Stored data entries
^^^^^^^^^^^^^^^^

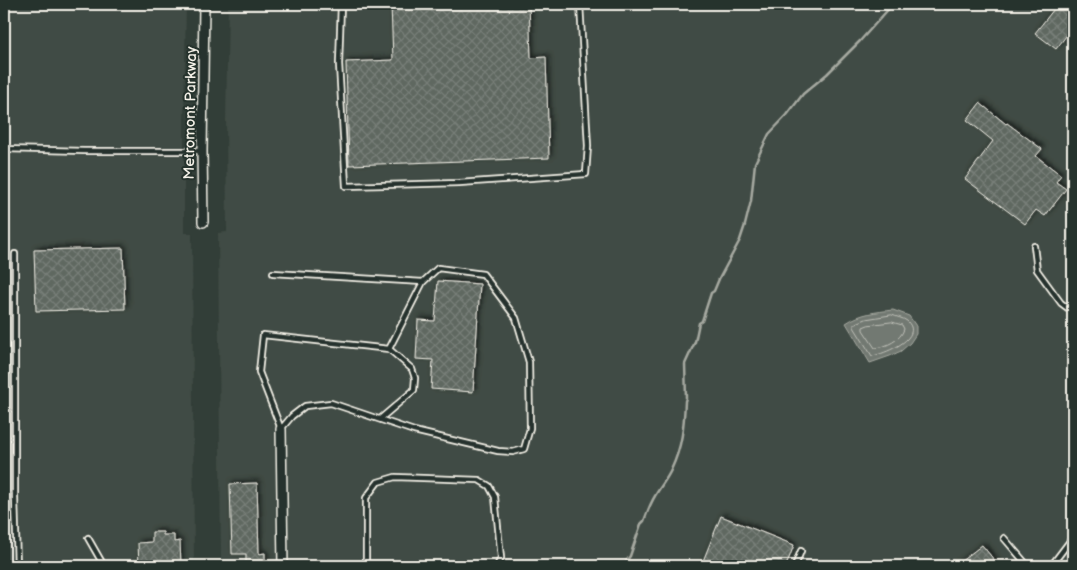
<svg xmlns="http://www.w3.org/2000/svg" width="1077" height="570" font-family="'Balsamiq Sans',sans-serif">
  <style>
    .built { fill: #404b44 }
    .water { fill: #727972; stroke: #a6a9a1 }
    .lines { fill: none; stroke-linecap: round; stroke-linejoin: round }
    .shore { stroke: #c0c1b9; stroke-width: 1 }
    .stream { stroke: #a6a9a1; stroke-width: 2.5 }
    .building { fill: url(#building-cross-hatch); stroke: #f4f1e8; filter: url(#shadow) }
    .lane-casing { stroke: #f4f1e8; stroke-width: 8 }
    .street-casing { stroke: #f4f1e8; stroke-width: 12 }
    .lane { stroke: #26332d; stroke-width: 4.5 }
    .street { stroke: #26332d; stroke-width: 9 }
    .labels { text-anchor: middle; stroke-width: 4; stroke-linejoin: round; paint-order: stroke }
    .street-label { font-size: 15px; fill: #f4f1e8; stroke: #26332d }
  </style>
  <defs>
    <pattern id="building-cross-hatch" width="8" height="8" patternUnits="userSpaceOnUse" patternTransform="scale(1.25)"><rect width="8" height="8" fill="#5f6861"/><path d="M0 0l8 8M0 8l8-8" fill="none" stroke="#777e78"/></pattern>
    <filter id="shadow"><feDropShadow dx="2.5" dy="-2.5" stdDeviation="2.5" flood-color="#0009"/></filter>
  </defs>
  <rect width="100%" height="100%" fill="#323e38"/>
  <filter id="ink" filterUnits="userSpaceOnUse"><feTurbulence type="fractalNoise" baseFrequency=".02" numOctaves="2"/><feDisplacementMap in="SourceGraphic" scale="10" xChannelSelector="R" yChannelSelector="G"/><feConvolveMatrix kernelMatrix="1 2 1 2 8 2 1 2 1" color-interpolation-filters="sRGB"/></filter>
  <g filter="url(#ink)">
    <!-- built -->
    <path class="built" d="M 4,4 L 186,4 L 184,120 L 184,233 L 192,233 L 194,566 L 4,566 Z
      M 228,4 L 1073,4 L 1073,566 L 221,566 L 218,233 L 227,232 L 226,120 Z"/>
    <!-- water -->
    <path class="water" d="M 893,310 L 909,316 L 916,326 L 916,334 L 910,343 L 901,351 L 890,356 L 870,363 L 846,323 C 861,313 876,312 893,310 Z"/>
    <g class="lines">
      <!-- shore -->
      <path class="shore" d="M 892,315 C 896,317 903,318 907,321 C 925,338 884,354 872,356 L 854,327 L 854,324 L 866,319 Z
        M 892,322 L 902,325 L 904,329 C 901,340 886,347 875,348 L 863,330 L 863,327 L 868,325 Z"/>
      <!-- stream -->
      <path class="stream" d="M 623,566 L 630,556 L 641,524 L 644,521 C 647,513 650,504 655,496 C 660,487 667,479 671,470 C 682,447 684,426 685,401 L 686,398 L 685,364 L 695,342 L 699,323 L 702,321 L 711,293 L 714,291 L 719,279 L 740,240 L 745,225 L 751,201 L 755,163 L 769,134 L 787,115 L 803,94 L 827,74 L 860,41 L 893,4"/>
    </g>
    <!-- building -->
    <path class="building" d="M 391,4 L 529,4 L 531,58 L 546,57 L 549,158 L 349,165 L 346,62 L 393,60 Z
      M 1058,4 L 1073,4 L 1073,27 L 1056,49 L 1035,33 Z
      M 980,103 L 1006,124 L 1007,123 L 1042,149 L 1036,156 L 1061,175 L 1056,182 L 1066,189 L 1045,216 L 1036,210 L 1025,224 L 965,179 L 993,141 L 967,120 Z
      M 123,248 L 125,309 L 36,311 L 34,250 Z
      M 438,281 L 480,284 L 473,392 L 431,389 L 433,360 L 416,359 L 418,320 L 435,321 Z
      M 257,483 L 259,554 L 265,553 L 265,566 L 246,566 L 246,554 L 232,554 L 230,484 Z
      M 721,516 L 794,545 L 786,566 L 701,566 Z
      M 152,532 L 163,532 L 163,535 L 174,535 L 174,542 L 180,541 L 181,566 L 139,566 L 138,543 L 152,542 Z
      M 982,545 L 999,566 L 955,566 Z"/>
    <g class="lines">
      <!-- lane casing -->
      <g class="lane-casing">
        <path id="lane" d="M 341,4 L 339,64 L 346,186 L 459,183 L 586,174 L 588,146 L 580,4
          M 4,149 L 84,151 L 202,151
          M 1034,246 L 1037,270 L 1061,303 L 1073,312
          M 15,254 L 15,497 L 17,566
          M 273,273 L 423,282 L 389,349
          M 380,419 L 414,390 L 415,378 L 412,369 L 389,349 L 263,335 L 259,372 L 281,429 L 292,416 L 305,406 L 331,403 L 414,431 L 498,451 L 513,452 L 524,449 L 530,428 L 529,362 L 516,318 L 483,274 L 438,268 L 423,282
          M 88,538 L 104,566
          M 1004,538 L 1028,566
          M 366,566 L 366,498 L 378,482 L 395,477 L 479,480 L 489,486 L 495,497 L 501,558 L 497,566
          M 795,566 L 801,551
          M 1051,566 L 1073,537"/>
      </g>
      <!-- street casing -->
      <g class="street-casing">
        <path id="street" d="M 203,222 L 202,151 L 204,4
          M 281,429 L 283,566"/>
      </g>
      <!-- lane -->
      <use href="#lane" class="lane"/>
      <!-- street -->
      <use href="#street" class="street"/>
    </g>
  </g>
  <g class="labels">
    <!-- street labels -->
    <g class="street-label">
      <text transform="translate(190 113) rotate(-89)" y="5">Metromont Parkway</text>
    </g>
  </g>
  <!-- margin -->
  <rect width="1077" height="570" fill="none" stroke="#26332d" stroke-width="20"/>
  <rect x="10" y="10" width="1057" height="550" fill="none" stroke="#f4f1e8" stroke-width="2" filter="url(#ink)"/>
</svg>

^^^^^^^^^^^^^^^^

ABOUT THIS EXERCISE
Please give an exact copy of the lines above, beginning with the line containing "2 1 2 8 2 1" and running through the line containing "194,566 L 4,566 Z", and of no other lines.

EXPECTED ANSWER
  <filter id="ink" filterUnits="userSpaceOnUse"><feTurbulence type="fractalNoise" baseFrequency=".02" numOctaves="2"/><feDisplacementMap in="SourceGraphic" scale="10" xChannelSelector="R" yChannelSelector="G"/><feConvolveMatrix kernelMatrix="1 2 1 2 8 2 1 2 1" color-interpolation-filters="sRGB"/></filter>
  <g filter="url(#ink)">
    <!-- built -->
    <path class="built" d="M 4,4 L 186,4 L 184,120 L 184,233 L 192,233 L 194,566 L 4,566 Z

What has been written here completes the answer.